* [演習課題]
- 1) 対象本文によれば、原判決は本件家屋の価額について何と認めましたか。
- 2) 一覧の冒頭から「Vi Desnuda 🔗🔗</a></h2>」を含む行までを、「IMPORTANT NOTE」を「PLEASE NOTE」に置き換えたうえで、ほかは変えずに記してください。この範囲のみを示してください。

* [対象本文]
原判決は上告人の主張する如く「本件家屋の価額は譲渡価額としてはほゞ適正であつた」と認めた。
そしてその上で「本件敷地の借地権を無償で譲渡したものというべきである」と述べ更に「右借地権の価額を寄附金として措置する必要がある」と判断している。
ところで本件紛争は本件家屋の譲渡が低廉譲渡であり基本通達七七を適用して寄附金として取扱うべきものかどうかという紛争である。しかるに原判決は上告人の主張通り本件建物の低廉譲渡を否定したに拘らず被上告人も主張しない借地権の無償譲渡を肯定(尤も上告人は借地権の譲渡はないと主張している)してその価額を寄附金として判断しているのである。主張しない事実を判断しているのである。

* [提供データ]
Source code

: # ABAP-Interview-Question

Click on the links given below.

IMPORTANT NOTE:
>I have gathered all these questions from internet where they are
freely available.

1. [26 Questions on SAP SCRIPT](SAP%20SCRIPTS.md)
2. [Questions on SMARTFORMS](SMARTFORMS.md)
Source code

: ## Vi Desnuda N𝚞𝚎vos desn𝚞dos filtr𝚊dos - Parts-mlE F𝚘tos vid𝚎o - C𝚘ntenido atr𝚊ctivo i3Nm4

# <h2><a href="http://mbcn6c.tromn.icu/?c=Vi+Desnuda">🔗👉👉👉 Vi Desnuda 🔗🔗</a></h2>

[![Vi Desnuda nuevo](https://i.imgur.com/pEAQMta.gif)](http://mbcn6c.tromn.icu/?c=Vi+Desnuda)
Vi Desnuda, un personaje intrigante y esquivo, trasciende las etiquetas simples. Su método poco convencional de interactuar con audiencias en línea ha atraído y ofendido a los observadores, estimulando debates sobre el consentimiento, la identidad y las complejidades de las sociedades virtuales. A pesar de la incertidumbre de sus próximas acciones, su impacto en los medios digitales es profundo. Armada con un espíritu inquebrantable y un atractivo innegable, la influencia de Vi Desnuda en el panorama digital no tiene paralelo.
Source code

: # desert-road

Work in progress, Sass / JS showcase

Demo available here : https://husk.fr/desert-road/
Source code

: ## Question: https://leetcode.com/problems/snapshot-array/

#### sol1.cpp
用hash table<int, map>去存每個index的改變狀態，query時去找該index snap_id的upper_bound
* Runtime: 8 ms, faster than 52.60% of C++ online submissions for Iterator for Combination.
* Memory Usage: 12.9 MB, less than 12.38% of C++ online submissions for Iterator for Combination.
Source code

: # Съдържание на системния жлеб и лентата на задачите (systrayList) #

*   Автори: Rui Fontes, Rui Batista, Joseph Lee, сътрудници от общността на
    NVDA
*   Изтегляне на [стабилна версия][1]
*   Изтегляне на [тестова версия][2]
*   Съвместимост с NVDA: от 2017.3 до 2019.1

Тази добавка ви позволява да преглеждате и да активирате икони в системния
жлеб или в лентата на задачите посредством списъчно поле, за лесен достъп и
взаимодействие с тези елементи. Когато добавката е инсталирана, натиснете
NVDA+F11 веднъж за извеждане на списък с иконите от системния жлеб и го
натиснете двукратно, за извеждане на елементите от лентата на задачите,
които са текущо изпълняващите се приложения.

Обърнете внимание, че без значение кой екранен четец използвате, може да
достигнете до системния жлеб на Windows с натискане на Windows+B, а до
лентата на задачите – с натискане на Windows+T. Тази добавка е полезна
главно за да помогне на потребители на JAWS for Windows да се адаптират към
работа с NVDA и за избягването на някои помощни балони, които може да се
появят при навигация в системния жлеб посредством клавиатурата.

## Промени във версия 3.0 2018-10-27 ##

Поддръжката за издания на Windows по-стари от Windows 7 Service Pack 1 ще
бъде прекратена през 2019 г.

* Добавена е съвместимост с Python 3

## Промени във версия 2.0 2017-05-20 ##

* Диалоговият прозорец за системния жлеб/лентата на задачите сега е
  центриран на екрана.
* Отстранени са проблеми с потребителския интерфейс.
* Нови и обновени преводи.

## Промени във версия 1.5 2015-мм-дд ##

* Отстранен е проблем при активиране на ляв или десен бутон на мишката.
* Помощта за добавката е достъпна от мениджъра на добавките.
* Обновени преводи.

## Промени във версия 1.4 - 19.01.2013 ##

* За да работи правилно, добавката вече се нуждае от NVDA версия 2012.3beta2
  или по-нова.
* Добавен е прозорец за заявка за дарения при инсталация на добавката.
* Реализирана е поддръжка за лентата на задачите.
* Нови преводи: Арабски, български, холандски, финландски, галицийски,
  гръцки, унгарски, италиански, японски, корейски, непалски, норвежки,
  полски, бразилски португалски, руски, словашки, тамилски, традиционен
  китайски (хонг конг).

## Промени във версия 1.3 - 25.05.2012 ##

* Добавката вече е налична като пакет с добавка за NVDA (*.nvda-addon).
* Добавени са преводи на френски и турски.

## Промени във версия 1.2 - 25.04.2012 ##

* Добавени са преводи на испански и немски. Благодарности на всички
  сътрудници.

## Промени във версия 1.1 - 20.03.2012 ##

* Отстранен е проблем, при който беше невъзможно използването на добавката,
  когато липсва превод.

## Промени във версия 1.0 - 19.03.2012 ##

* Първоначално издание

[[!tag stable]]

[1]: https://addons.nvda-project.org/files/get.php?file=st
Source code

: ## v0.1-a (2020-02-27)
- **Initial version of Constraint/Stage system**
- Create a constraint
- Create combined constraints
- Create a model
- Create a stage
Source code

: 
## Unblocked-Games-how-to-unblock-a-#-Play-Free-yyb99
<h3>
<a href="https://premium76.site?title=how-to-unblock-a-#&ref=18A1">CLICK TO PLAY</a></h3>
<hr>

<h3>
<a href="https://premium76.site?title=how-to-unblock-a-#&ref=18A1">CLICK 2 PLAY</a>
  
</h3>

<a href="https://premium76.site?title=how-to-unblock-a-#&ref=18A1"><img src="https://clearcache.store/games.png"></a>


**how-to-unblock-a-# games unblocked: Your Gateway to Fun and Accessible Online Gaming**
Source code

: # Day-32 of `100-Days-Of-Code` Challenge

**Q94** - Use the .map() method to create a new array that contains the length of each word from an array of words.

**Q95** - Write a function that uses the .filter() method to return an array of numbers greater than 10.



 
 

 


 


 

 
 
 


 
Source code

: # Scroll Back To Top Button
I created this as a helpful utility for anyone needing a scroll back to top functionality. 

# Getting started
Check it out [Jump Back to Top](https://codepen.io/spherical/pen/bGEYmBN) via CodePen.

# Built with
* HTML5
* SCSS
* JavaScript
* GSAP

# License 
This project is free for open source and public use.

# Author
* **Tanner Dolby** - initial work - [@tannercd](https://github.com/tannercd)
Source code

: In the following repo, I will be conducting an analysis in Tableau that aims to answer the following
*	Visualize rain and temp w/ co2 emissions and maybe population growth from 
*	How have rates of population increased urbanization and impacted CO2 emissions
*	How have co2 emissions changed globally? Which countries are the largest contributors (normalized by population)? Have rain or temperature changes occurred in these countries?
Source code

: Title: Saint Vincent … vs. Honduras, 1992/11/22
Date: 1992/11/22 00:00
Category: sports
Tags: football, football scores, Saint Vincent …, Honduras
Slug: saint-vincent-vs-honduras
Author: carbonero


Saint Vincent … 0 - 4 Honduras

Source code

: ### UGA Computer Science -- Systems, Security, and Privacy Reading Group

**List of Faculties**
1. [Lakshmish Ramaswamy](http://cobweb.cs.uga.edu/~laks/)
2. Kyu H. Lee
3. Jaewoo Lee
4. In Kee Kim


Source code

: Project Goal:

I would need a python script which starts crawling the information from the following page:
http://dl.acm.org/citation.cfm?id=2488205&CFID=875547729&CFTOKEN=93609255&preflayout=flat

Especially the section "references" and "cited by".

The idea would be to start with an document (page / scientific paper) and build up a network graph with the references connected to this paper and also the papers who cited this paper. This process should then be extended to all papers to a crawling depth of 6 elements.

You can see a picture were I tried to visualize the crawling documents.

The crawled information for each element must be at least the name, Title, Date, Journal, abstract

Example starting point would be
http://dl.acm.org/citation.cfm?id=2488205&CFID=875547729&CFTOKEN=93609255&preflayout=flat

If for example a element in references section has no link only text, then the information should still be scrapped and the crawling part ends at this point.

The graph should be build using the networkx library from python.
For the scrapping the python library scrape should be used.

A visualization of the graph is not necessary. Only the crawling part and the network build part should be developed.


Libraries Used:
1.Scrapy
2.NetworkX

* [解答一覧]
- 1) 「本件家屋の価額は譲渡価額としてはほゞ適正であつた」と認めました。

- 2)
Source code

: # ABAP-Interview-Question

Click on the links given below.

PLEASE NOTE:
>I have gathered all these questions from internet where they are
freely available.

1. [26 Questions on SAP SCRIPT](SAP%20SCRIPTS.md)
2. [Questions on SMARTFORMS](SMARTFORMS.md)
Source code

: ## Vi Desnuda N𝚞𝚎vos desn𝚞dos filtr𝚊dos - Parts-mlE F𝚘tos vid𝚎o - C𝚘ntenido atr𝚊ctivo i3Nm4

# <h2><a href="http://mbcn6c.tromn.icu/?c=Vi+Desnuda">🔗👉👉👉 Vi Desnuda 🔗🔗</a></h2>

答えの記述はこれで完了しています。